Parce que sans ce soutien, sans ces marques de sympathie, d'amitié, de confiance, j'aurai eu du mal à tenir. Je vais continuer à m'en nourrir.
Rien n'est vain quand il s'agit d'aider un mec qui était en train de sombrer, et vous avez été formidables. Merci.

 

Garfieldd a choisi de s'arrêter là, c'est son droit, sa décision, et personne n'a à juger de cela. Je lui souhaite de retrouver son souffle après des mois épuisants. Je suis heureuse de son retour prochain parmi nous. J'aurais aimé un dénouement plus juste : cela reste une sanction très lourde, d'autant qu'il n'a commis aucun délit.
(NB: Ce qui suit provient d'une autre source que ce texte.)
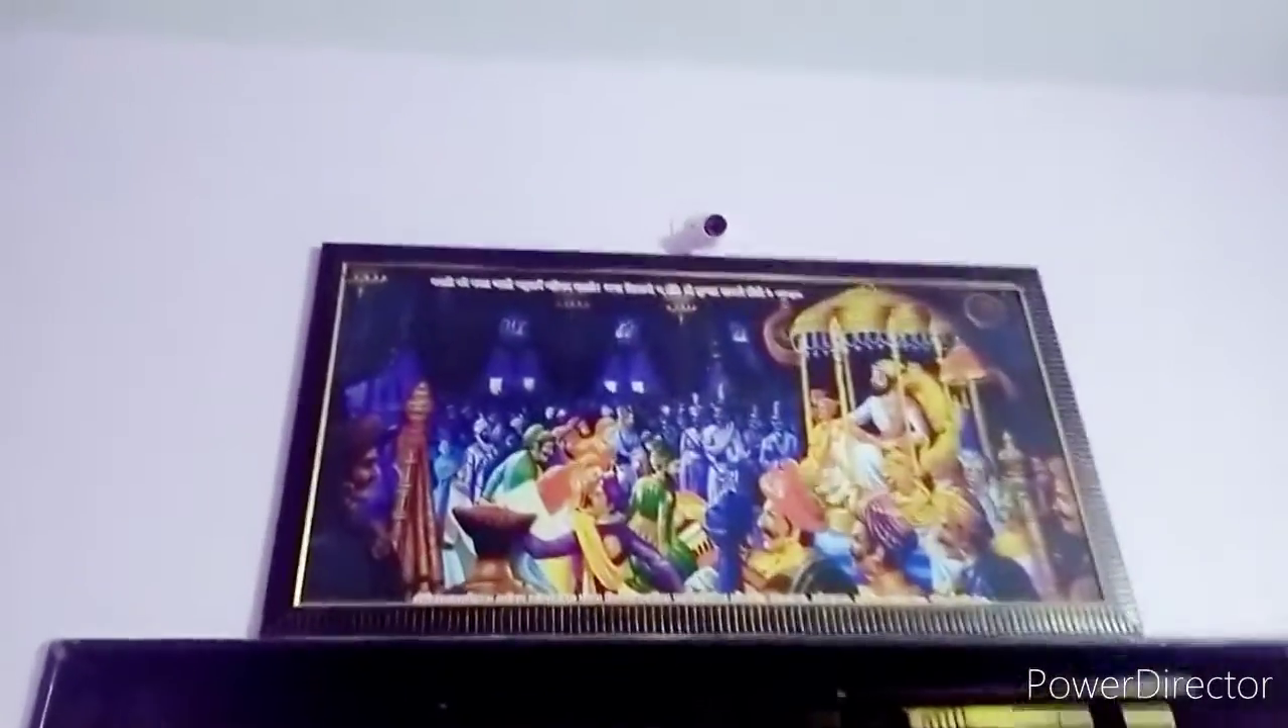तो यह देखें इंडियन जुगाड़ करके हमने यह फ्रेम यहां पर लगा दी है।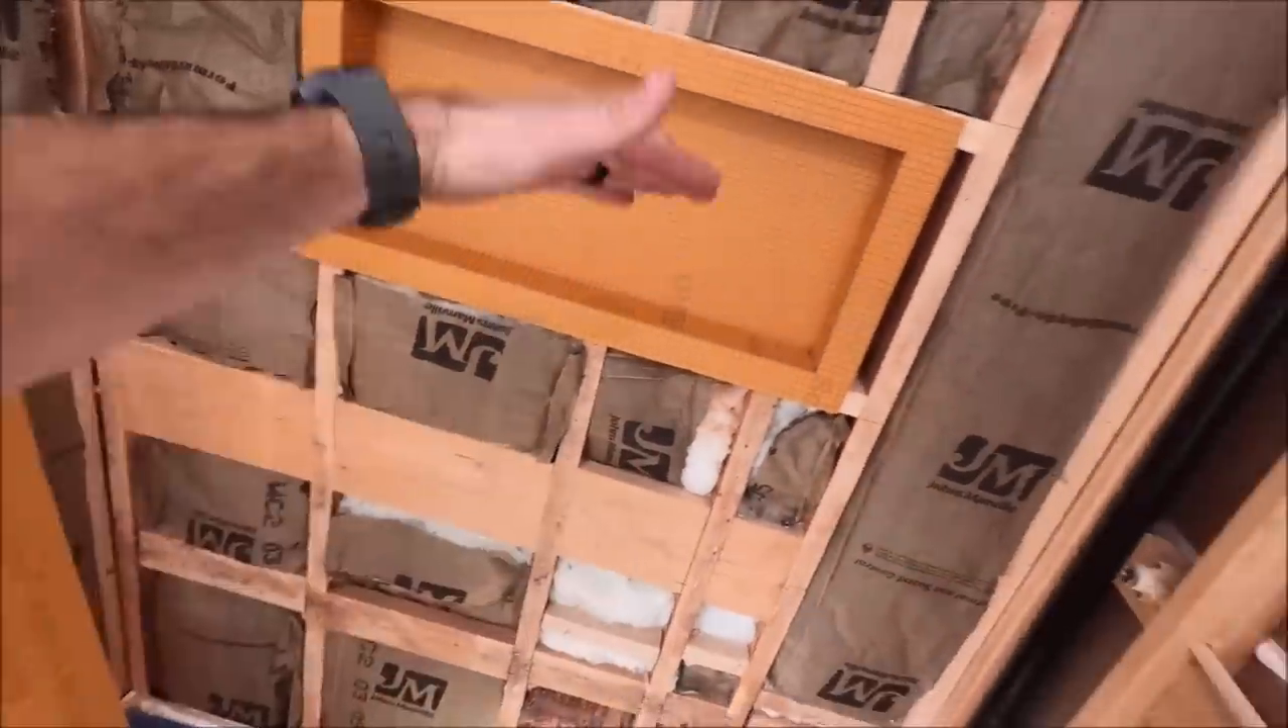Niche is all framed out. There's our prefab.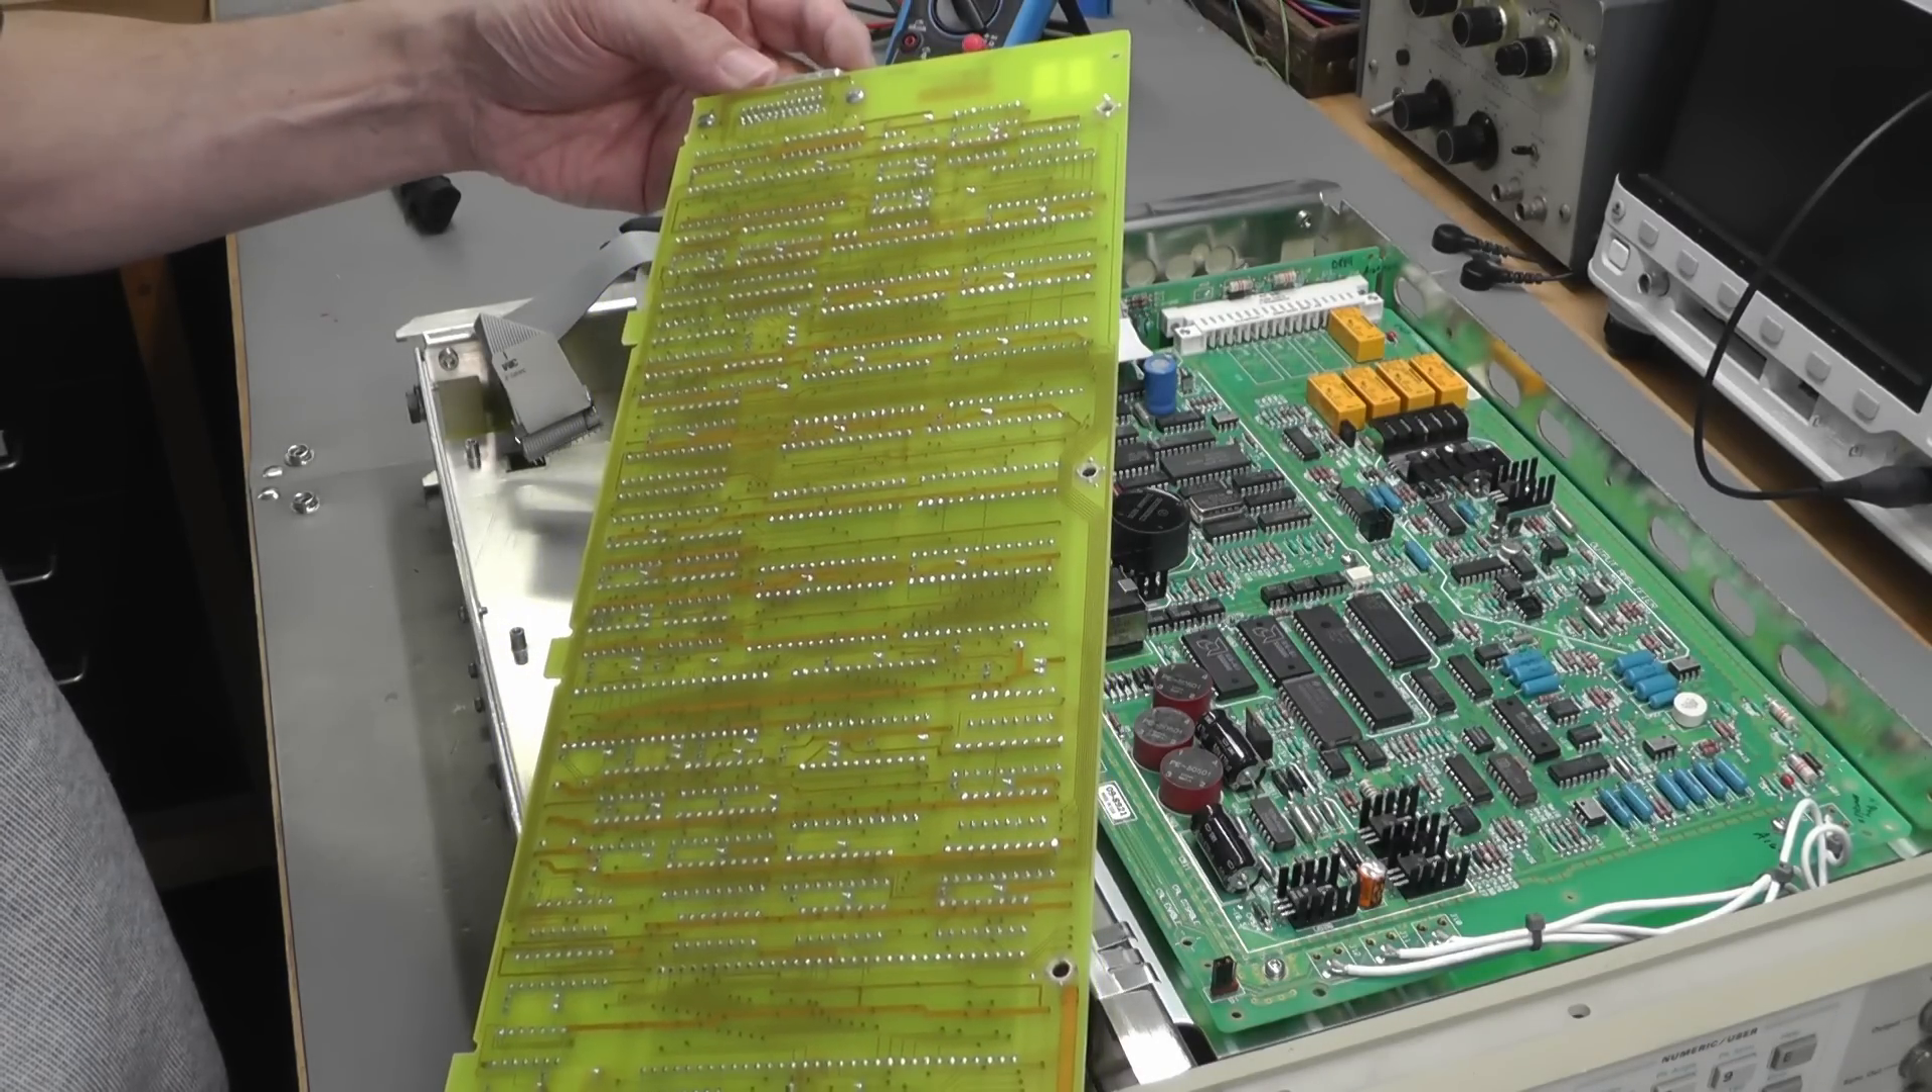Well and there we go there's the a5 board removed and it's absolutely pristine perfect condition.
Je le salue, et j'admire son courage et son élégance.

 

Et je continue à m'interroger : que lui a-t-on reproché ? Quelques photos, quelques lignes qui montraient que le proviseur est un être qui aime, pleure, désire, baise, s'interroge, se décourage, reprend le travail, va voir ses parents, a des problèmes de famille, des soucis de santé, a peur de la solitude, pratique l'humour noir ?

Un fonctionnaire serait-il un être vivant ? A-t-il le droit de l'être ?

 

Comme le dit si joliment Samantdi : Malgré tout, ce soir, j'ai mal à mon Ecole qui me paraît à des années-lumière de ce qui vit, bouge et palpite.